(Exercise task): Repeat the entire listing exactly.

-- Start of Working data --

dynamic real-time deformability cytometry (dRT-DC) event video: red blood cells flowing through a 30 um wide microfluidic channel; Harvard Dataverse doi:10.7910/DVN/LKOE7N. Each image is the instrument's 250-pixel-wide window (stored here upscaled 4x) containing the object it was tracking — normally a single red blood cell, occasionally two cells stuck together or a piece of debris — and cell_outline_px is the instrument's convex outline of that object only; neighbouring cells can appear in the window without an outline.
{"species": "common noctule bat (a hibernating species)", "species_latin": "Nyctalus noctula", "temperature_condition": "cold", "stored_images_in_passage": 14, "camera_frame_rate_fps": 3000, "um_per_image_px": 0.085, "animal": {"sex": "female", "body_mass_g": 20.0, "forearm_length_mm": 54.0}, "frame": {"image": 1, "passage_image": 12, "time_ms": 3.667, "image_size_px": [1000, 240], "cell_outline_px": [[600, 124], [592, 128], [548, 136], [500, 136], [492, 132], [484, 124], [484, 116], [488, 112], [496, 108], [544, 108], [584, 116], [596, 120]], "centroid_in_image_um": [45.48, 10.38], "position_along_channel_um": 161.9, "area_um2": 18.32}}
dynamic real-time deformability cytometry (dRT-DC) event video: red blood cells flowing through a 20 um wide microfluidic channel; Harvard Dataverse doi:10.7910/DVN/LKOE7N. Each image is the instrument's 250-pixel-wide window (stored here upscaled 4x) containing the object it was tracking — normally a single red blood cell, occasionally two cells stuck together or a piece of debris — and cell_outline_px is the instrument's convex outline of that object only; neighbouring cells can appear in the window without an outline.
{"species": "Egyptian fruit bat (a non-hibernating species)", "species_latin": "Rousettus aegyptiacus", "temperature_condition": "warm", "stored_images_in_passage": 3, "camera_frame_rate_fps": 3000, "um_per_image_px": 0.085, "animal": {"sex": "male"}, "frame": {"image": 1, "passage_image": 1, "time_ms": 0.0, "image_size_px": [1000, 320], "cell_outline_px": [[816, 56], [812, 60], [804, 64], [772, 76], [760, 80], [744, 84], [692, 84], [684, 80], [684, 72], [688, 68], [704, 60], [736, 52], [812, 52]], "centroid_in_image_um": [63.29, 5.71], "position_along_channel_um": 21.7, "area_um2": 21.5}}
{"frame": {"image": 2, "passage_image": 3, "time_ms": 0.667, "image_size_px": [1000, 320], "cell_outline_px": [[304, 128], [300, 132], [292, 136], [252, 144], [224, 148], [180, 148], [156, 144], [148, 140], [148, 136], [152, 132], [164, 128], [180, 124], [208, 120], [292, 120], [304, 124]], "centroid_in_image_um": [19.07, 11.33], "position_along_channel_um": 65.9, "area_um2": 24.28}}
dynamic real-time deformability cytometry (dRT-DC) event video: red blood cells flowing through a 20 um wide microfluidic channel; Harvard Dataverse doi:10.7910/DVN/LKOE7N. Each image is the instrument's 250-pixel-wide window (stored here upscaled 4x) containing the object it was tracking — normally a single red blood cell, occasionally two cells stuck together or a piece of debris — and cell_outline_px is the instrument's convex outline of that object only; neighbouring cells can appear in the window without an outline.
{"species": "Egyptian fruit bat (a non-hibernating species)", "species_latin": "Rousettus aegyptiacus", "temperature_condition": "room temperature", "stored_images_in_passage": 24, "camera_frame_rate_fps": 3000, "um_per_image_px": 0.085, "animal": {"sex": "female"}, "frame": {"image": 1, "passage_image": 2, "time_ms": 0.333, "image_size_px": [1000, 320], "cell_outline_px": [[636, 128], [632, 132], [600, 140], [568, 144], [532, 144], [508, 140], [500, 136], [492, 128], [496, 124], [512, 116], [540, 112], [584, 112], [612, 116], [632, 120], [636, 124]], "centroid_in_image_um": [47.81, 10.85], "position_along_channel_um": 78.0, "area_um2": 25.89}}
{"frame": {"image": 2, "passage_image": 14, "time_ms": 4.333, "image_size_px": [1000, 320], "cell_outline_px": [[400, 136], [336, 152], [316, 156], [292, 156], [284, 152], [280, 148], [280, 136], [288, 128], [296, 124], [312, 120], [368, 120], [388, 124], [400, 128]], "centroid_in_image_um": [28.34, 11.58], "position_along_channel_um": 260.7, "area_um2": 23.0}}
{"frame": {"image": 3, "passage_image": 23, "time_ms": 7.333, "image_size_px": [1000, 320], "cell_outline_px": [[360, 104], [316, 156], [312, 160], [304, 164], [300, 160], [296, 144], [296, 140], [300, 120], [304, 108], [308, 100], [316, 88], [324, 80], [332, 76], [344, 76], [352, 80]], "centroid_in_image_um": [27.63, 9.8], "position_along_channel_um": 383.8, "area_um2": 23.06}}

-- End of Working data --

(The answer):
dynamic real-time deformability cytometry (dRT-DC) event video: red blood cells flowing through a 30 um wide microfluidic channel; Harvard Dataverse doi:10.7910/DVN/LKOE7N. Each image is the instrument's 250-pixel-wide window (stored here upscaled 4x) containing the object it was tracking — normally a single red blood cell, occasionally two cells stuck together or a piece of debris — and cell_outline_px is the instrument's convex outline of that object only; neighbouring cells can appear in the window without an outline.
{"species": "common noctule bat (a hibernating species)", "species_latin": "Nyctalus noctula", "temperature_condition": "cold", "stored_images_in_passage": 14, "camera_frame_rate_fps": 3000, "um_per_image_px": 0.085, "animal": {"sex": "female", "body_mass_g": 20.0, "forearm_length_mm": 54.0}, "frame": {"image": 1, "passage_image": 12, "time_ms": 3.667, "image_size_px": [1000, 240], "cell_outline_px": [[600, 124], [592, 128], [548, 136], [500, 136], [492, 132], [484, 124], [484, 116], [488, 112], [496, 108], [544, 108], [584, 116], [596, 120]], "centroid_in_image_um": [45.48, 10.38], "position_along_channel_um": 161.9, "area_um2": 18.32}}
dynamic real-time deformability cytometry (dRT-DC) event video: red blood cells flowing through a 20 um wide microfluidic channel; Harvard Dataverse doi:10.7910/DVN/LKOE7N. Each image is the instrument's 250-pixel-wide window (stored here upscaled 4x) containing the object it was tracking — normally a single red blood cell, occasionally two cells stuck together or a piece of debris — and cell_outline_px is the instrument's convex outline of that object only; neighbouring cells can appear in the window without an outline.
{"species": "Egyptian fruit bat (a non-hibernating species)", "species_latin": "Rousettus aegyptiacus", "temperature_condition": "warm", "stored_images_in_passage": 3, "camera_frame_rate_fps": 3000, "um_per_image_px": 0.085, "animal": {"sex": "male"}, "frame": {"image": 1, "passage_image": 1, "time_ms": 0.0, "image_size_px": [1000, 320], "cell_outline_px": [[816, 56], [812, 60], [804, 64], [772, 76], [760, 80], [744, 84], [692, 84], [684, 80], [684, 72], [688, 68], [704, 60], [736, 52], [812, 52]], "centroid_in_image_um": [63.29, 5.71], "position_along_channel_um": 21.7, "area_um2": 21.5}}
{"frame": {"image": 2, "passage_image": 3, "time_ms": 0.667, "image_size_px": [1000, 320], "cell_outline_px": [[304, 128], [300, 132], [292, 136], [252, 144], [224, 148], [180, 148], [156, 144], [148, 140], [148, 136], [152, 132], [164, 128], [180, 124], [208, 120], [292, 120], [304, 124]], "centroid_in_image_um": [19.07, 11.33], "position_along_channel_um": 65.9, "area_um2": 24.28}}
dynamic real-time deformability cytometry (dRT-DC) event video: red blood cells flowing through a 20 um wide microfluidic channel; Harvard Dataverse doi:10.7910/DVN/LKOE7N. Each image is the instrument's 250-pixel-wide window (stored here upscaled 4x) containing the object it was tracking — normally a single red blood cell, occasionally two cells stuck together or a piece of debris — and cell_outline_px is the instrument's convex outline of that object only; neighbouring cells can appear in the window without an outline.
{"species": "Egyptian fruit bat (a non-hibernating species)", "species_latin": "Rousettus aegyptiacus", "temperature_condition": "room temperature", "stored_images_in_passage": 24, "camera_frame_rate_fps": 3000, "um_per_image_px": 0.085, "animal": {"sex": "female"}, "frame": {"image": 1, "passage_image": 2, "time_ms": 0.333, "image_size_px": [1000, 320], "cell_outline_px": [[636, 128], [632, 132], [600, 140], [568, 144], [532, 144], [508, 140], [500, 136], [492, 128], [496, 124], [512, 116], [540, 112], [584, 112], [612, 116], [632, 120], [636, 124]], "centroid_in_image_um": [47.81, 10.85], "position_along_channel_um": 78.0, "area_um2": 25.89}}
{"frame": {"image": 2, "passage_image": 14, "time_ms": 4.333, "image_size_px": [1000, 320], "cell_outline_px": [[400, 136], [336, 152], [316, 156], [292, 156], [284, 152], [280, 148], [280, 136], [288, 128], [296, 124], [312, 120], [368, 120], [388, 124], [400, 128]], "centroid_in_image_um": [28.34, 11.58], "position_along_channel_um": 260.7, "area_um2": 23.0}}
{"frame": {"image": 3, "passage_image": 23, "time_ms": 7.333, "image_size_px": [1000, 320], "cell_outline_px": [[360, 104], [316, 156], [312, 160], [304, 164], [300, 160], [296, 144], [296, 140], [300, 120], [304, 108], [308, 100], [316, 88], [324, 80], [332, 76], [344, 76], [352, 80]], "centroid_in_image_um": [27.63, 9.8], "position_along_channel_um": 383.8, "area_um2": 23.06}}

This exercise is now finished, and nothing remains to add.